**WORK TO COMPLETE**
Repeat the whole listing, keeping every word and every line intact.

**AVAILABLE DATA**

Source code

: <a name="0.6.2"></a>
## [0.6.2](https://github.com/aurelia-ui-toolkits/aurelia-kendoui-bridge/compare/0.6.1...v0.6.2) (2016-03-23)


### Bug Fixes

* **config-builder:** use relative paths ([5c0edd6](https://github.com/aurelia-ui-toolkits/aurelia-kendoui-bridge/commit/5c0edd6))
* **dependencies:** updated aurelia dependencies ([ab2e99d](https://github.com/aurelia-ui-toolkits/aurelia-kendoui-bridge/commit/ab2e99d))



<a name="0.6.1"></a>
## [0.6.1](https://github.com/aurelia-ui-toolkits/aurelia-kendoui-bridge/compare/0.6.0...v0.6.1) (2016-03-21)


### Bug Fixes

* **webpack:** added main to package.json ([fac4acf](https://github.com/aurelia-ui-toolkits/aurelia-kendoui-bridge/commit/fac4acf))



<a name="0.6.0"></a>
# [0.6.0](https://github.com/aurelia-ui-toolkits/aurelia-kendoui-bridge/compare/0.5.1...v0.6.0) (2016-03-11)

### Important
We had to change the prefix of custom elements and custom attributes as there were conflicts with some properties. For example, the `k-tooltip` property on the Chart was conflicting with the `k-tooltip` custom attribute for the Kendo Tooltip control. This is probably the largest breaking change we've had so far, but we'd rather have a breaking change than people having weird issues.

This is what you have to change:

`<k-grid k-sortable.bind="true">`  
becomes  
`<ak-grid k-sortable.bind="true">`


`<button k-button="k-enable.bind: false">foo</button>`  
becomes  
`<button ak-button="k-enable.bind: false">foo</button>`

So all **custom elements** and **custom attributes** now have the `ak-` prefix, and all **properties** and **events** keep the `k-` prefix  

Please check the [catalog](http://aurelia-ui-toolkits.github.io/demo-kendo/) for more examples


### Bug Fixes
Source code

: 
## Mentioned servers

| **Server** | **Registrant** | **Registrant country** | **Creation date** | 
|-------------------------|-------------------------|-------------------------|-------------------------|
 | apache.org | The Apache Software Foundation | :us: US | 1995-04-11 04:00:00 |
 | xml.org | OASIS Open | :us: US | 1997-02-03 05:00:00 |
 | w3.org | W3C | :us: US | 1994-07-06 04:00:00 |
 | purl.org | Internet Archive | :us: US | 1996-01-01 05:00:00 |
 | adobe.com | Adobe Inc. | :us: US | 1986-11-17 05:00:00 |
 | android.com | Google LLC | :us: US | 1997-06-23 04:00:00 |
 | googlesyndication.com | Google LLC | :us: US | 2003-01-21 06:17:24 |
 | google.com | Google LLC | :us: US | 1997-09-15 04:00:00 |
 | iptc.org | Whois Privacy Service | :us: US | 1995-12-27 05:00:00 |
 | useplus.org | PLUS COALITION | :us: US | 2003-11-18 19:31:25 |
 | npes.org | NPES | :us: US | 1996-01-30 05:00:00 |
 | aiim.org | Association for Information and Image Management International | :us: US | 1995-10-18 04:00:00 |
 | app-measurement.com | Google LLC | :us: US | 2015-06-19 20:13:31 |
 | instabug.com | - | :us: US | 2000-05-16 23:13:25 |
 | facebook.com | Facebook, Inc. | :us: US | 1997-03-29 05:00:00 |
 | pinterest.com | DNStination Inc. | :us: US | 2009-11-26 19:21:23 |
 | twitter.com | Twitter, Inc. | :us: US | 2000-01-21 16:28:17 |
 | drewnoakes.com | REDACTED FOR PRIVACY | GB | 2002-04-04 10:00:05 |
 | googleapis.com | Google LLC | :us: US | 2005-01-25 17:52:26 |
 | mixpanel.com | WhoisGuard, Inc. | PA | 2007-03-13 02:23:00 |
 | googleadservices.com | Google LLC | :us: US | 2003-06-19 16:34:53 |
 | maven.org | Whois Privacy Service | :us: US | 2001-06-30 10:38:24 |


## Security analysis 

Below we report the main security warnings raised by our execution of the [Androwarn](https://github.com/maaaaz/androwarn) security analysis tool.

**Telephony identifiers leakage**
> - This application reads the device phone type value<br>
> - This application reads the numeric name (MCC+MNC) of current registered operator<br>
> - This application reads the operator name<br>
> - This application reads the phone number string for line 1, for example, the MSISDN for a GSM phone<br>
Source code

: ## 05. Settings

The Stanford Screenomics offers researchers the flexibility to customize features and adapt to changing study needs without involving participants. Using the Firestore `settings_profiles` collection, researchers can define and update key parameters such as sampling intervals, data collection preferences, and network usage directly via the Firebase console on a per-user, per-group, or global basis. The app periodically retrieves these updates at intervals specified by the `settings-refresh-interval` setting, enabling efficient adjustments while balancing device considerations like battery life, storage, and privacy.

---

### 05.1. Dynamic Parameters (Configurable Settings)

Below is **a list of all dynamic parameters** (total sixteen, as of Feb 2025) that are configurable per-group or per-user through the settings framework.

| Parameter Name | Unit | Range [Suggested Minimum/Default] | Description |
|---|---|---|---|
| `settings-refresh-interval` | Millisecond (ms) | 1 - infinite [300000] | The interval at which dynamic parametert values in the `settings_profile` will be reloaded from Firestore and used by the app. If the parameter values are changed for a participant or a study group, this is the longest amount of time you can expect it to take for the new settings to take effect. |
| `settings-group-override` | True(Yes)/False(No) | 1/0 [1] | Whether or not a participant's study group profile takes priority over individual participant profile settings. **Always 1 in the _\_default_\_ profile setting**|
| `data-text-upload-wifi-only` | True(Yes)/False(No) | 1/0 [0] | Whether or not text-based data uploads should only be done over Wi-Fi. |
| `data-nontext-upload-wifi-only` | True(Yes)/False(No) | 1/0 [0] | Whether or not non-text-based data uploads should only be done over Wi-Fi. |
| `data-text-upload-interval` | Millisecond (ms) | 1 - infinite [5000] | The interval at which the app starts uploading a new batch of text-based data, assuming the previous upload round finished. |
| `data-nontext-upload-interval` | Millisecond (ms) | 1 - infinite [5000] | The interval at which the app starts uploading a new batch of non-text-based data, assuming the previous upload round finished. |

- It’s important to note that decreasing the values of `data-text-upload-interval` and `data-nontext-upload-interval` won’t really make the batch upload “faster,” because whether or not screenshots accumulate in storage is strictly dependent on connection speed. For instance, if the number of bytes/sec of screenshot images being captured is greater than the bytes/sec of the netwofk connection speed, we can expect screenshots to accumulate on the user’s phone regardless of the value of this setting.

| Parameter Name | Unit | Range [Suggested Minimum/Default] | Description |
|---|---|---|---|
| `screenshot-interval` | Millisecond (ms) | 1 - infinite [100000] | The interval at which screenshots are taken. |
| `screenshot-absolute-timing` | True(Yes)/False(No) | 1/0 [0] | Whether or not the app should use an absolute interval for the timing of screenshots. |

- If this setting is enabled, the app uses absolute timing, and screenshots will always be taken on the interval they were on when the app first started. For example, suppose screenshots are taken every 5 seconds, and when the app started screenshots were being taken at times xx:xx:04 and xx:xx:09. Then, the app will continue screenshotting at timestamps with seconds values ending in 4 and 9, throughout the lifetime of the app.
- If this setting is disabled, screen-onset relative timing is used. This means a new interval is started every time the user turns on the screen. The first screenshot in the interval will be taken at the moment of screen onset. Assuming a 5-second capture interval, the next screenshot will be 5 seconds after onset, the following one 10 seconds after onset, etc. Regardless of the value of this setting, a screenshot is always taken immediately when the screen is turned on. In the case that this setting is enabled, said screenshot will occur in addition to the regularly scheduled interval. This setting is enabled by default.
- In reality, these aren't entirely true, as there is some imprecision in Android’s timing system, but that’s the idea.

**THE ANSWER**
Source code

: <a name="0.6.2"></a>
## [0.6.2](https://github.com/aurelia-ui-toolkits/aurelia-kendoui-bridge/compare/0.6.1...v0.6.2) (2016-03-23)


### Bug Fixes

* **config-builder:** use relative paths ([5c0edd6](https://github.com/aurelia-ui-toolkits/aurelia-kendoui-bridge/commit/5c0edd6))
* **dependencies:** updated aurelia dependencies ([ab2e99d](https://github.com/aurelia-ui-toolkits/aurelia-kendoui-bridge/commit/ab2e99d))



<a name="0.6.1"></a>
## [0.6.1](https://github.com/aurelia-ui-toolkits/aurelia-kendoui-bridge/compare/0.6.0...v0.6.1) (2016-03-21)


### Bug Fixes

* **webpack:** added main to package.json ([fac4acf](https://github.com/aurelia-ui-toolkits/aurelia-kendoui-bridge/commit/fac4acf))



<a name="0.6.0"></a>
# [0.6.0](https://github.com/aurelia-ui-toolkits/aurelia-kendoui-bridge/compare/0.5.1...v0.6.0) (2016-03-11)

### Important
We had to change the prefix of custom elements and custom attributes as there were conflicts with some properties. For example, the `k-tooltip` property on the Chart was conflicting with the `k-tooltip` custom attribute for the Kendo Tooltip control. This is probably the largest breaking change we've had so far, but we'd rather have a breaking change than people having weird issues.

This is what you have to change:

`<k-grid k-sortable.bind="true">`  
becomes  
`<ak-grid k-sortable.bind="true">`


`<button k-button="k-enable.bind: false">foo</button>`  
becomes  
`<button ak-button="k-enable.bind: false">foo</button>`

So all **custom elements** and **custom attributes** now have the `ak-` prefix, and all **properties** and **events** keep the `k-` prefix  

Please check the [catalog](http://aurelia-ui-toolkits.github.io/demo-kendo/) for more examples


### Bug Fixes
Source code

: 
## Mentioned servers

| **Server** | **Registrant** | **Registrant country** | **Creation date** | 
|-------------------------|-------------------------|-------------------------|-------------------------|
 | apache.org | The Apache Software Foundation | :us: US | 1995-04-11 04:00:00 |
 | xml.org | OASIS Open | :us: US | 1997-02-03 05:00:00 |
 | w3.org | W3C | :us: US | 1994-07-06 04:00:00 |
 | purl.org | Internet Archive | :us: US | 1996-01-01 05:00:00 |
 | adobe.com | Adobe Inc. | :us: US | 1986-11-17 05:00:00 |
 | android.com | Google LLC | :us: US | 1997-06-23 04:00:00 |
 | googlesyndication.com | Google LLC | :us: US | 2003-01-21 06:17:24 |
 | google.com | Google LLC | :us: US | 1997-09-15 04:00:00 |
 | iptc.org | Whois Privacy Service | :us: US | 1995-12-27 05:00:00 |
 | useplus.org | PLUS COALITION | :us: US | 2003-11-18 19:31:25 |
 | npes.org | NPES | :us: US | 1996-01-30 05:00:00 |
 | aiim.org | Association for Information and Image Management International | :us: US | 1995-10-18 04:00:00 |
 | app-measurement.com | Google LLC | :us: US | 2015-06-19 20:13:31 |
 | instabug.com | - | :us: US | 2000-05-16 23:13:25 |
 | facebook.com | Facebook, Inc. | :us: US | 1997-03-29 05:00:00 |
 | pinterest.com | DNStination Inc. | :us: US | 2009-11-26 19:21:23 |
 | twitter.com | Twitter, Inc. | :us: US | 2000-01-21 16:28:17 |
 | drewnoakes.com | REDACTED FOR PRIVACY | GB | 2002-04-04 10:00:05 |
 | googleapis.com | Google LLC | :us: US | 2005-01-25 17:52:26 |
 | mixpanel.com | WhoisGuard, Inc. | PA | 2007-03-13 02:23:00 |
 | googleadservices.com | Google LLC | :us: US | 2003-06-19 16:34:53 |
 | maven.org | Whois Privacy Service | :us: US | 2001-06-30 10:38:24 |


## Security analysis 

Below we report the main security warnings raised by our execution of the [Androwarn](https://github.com/maaaaz/androwarn) security analysis tool.

**Telephony identifiers leakage**
> - This application reads the device phone type value<br>
> - This application reads the numeric name (MCC+MNC) of current registered operator<br>
> - This application reads the operator name<br>
> - This application reads the phone number string for line 1, for example, the MSISDN for a GSM phone<br>
Source code

: ## 05. Settings

The Stanford Screenomics offers researchers the flexibility to customize features and adapt to changing study needs without involving participants. Using the Firestore `settings_profiles` collection, researchers can define and update key parameters such as sampling intervals, data collection preferences, and network usage directly via the Firebase console on a per-user, per-group, or global basis. The app periodically retrieves these updates at intervals specified by the `settings-refresh-interval` setting, enabling efficient adjustments while balancing device considerations like battery life, storage, and privacy.

---

### 05.1. Dynamic Parameters (Configurable Settings)

Below is **a list of all dynamic parameters** (total sixteen, as of Feb 2025) that are configurable per-group or per-user through the settings framework.

| Parameter Name | Unit | Range [Suggested Minimum/Default] | Description |
|---|---|---|---|
| `settings-refresh-interval` | Millisecond (ms) | 1 - infinite [300000] | The interval at which dynamic parametert values in the `settings_profile` will be reloaded from Firestore and used by the app. If the parameter values are changed for a participant or a study group, this is the longest amount of time you can expect it to take for the new settings to take effect. |
| `settings-group-override` | True(Yes)/False(No) | 1/0 [1] | Whether or not a participant's study group profile takes priority over individual participant profile settings. **Always 1 in the _\_default_\_ profile setting**|
| `data-text-upload-wifi-only` | True(Yes)/False(No) | 1/0 [0] | Whether or not text-based data uploads should only be done over Wi-Fi. |
| `data-nontext-upload-wifi-only` | True(Yes)/False(No) | 1/0 [0] | Whether or not non-text-based data uploads should only be done over Wi-Fi. |
| `data-text-upload-interval` | Millisecond (ms) | 1 - infinite [5000] | The interval at which the app starts uploading a new batch of text-based data, assuming the previous upload round finished. |
| `data-nontext-upload-interval` | Millisecond (ms) | 1 - infinite [5000] | The interval at which the app starts uploading a new batch of non-text-based data, assuming the previous upload round finished. |

- It’s important to note that decreasing the values of `data-text-upload-interval` and `data-nontext-upload-interval` won’t really make the batch upload “faster,” because whether or not screenshots accumulate in storage is strictly dependent on connection speed. For instance, if the number of bytes/sec of screenshot images being captured is greater than the bytes/sec of the netwofk connection speed, we can expect screenshots to accumulate on the user’s phone regardless of the value of this setting.

| Parameter Name | Unit | Range [Suggested Minimum/Default] | Description |
|---|---|---|---|
| `screenshot-interval` | Millisecond (ms) | 1 - infinite [100000] | The interval at which screenshots are taken. |
| `screenshot-absolute-timing` | True(Yes)/False(No) | 1/0 [0] | Whether or not the app should use an absolute interval for the timing of screenshots. |

- If this setting is enabled, the app uses absolute timing, and screenshots will always be taken on the interval they were on when the app first started. For example, suppose screenshots are taken every 5 seconds, and when the app started screenshots were being taken at times xx:xx:04 and xx:xx:09. Then, the app will continue screenshotting at timestamps with seconds values ending in 4 and 9, throughout the lifetime of the app.
- If this setting is disabled, screen-onset relative timing is used. This means a new interval is started every time the user turns on the screen. The first screenshot in the interval will be taken at the moment of screen onset. Assuming a 5-second capture interval, the next screenshot will be 5 seconds after onset, the following one 10 seconds after onset, etc. Regardless of the value of this setting, a screenshot is always taken immediately when the screen is turned on. In the case that this setting is enabled, said screenshot will occur in addition to the regularly scheduled interval. This setting is enabled by default.
- In reality, these aren't entirely true, as there is some imprecision in Android’s timing system, but that’s the idea.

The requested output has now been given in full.